What didn’t work for Michael Jordan shouldn’t work for Montana sportsmen either.
So says Victor Workman, a member of the Montana Fish, Wildlife and Parks Commission who wants big game hunters in the state to choose their weapons –- rifle or bow – and no longer be allowed to hunt with both as they can now.
“It’s an effort to curb the amount of wounding that happens by archery hunters who one might describe as part-time hunters,” Workman recently told the Billings Gazette.
The commissioner from District 1 in the northwest part of the state reasons that archers who commit to using only a bow and not switching to a rifle when the general big game season opens will become better shots with a bow. Full-time archers, if you will.
It could be the start of a trend.
In an effort to improve efficiency among outdoor folk of all stripes, perhaps limiting them to one discipline is the ticket.
Fly fishermen, tired of never catching any fish, would no longer be allowed to make the switch to bait.
And vice versa.
Catfish anglers, unable to wash the smell of rancid chicken livers off their hands, couldn’t change into color-coordinated outfits and flail the waters with 9-foot split bamboo rods.
Whitetail hunters who use shotguns and slugs in areas where rifles aren’t allowed would no longer be allowed to hunt elk with their 7–mags. Making the mental switch from short range to long is simply too difficult. Just ask Workman, who claims to have a lot of support for his proposal.
And if weapons-specific laws work, why not species-specific regulations, too?
Turkey hunters would be just that.
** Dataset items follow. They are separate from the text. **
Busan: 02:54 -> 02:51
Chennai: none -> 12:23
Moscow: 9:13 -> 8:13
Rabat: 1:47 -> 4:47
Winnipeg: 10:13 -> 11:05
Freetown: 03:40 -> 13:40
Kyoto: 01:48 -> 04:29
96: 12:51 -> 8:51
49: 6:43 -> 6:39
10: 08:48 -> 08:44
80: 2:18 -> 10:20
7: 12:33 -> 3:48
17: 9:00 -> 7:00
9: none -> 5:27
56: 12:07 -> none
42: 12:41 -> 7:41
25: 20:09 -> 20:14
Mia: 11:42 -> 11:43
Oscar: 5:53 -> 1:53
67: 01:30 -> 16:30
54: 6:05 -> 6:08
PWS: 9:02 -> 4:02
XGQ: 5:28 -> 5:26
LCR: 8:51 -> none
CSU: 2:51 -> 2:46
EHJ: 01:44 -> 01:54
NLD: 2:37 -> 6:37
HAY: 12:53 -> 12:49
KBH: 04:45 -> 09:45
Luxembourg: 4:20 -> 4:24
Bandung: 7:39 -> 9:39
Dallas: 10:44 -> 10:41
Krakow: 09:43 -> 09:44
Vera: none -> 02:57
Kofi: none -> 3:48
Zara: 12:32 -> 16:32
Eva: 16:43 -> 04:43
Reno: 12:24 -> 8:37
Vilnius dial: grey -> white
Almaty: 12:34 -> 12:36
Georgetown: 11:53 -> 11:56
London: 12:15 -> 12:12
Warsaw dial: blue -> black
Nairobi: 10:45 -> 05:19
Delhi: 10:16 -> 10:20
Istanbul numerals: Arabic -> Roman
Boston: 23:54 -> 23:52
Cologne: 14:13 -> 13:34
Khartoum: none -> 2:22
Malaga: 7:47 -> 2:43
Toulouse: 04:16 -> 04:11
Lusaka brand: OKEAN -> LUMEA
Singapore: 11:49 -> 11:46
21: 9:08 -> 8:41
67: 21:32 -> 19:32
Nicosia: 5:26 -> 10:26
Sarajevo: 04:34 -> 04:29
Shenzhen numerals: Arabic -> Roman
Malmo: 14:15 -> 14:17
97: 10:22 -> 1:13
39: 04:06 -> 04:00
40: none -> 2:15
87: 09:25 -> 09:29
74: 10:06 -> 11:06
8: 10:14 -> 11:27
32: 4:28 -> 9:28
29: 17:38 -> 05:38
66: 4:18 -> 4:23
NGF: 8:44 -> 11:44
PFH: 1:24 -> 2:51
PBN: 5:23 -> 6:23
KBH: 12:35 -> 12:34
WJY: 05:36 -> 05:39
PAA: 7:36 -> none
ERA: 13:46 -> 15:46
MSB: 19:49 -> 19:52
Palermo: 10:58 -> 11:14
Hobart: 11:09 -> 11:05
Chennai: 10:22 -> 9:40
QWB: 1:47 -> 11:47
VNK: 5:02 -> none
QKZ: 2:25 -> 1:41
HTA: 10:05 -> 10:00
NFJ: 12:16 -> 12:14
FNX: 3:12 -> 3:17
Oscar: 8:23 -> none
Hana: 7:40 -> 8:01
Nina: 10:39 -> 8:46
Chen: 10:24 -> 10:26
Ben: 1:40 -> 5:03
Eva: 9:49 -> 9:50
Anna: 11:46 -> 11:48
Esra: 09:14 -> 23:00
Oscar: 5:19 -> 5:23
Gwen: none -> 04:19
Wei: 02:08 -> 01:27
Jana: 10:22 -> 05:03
The law would prevent them from ever taking off their camouflage head nets or face paint – a perfectly acceptable situation for most of them.
Upland bird hunters would have to choose a single species – snipe, for example, or sage grouse. Never firing a shot at anything in the air other than your chosen bird would undoubtedly make you a more efficient hunter.
On the other hand, there’s also the chance Workman’s idea would ruin hunting for a lot of guys who shoot both a rifle and a bow. Fewer opportunities and more rules in a sport some folks say is already dying may not be the direction the FWP Commission wants to go. Especially when even Workman admitted he had no figures on game wounded by either archers or riflemen.
But he’d like you to consider his proposal anyway.
It turned out Michael Jordan couldn’t hit a minor league curve ball. Think what a basketball player he could have been had he never picked up a baseball bat.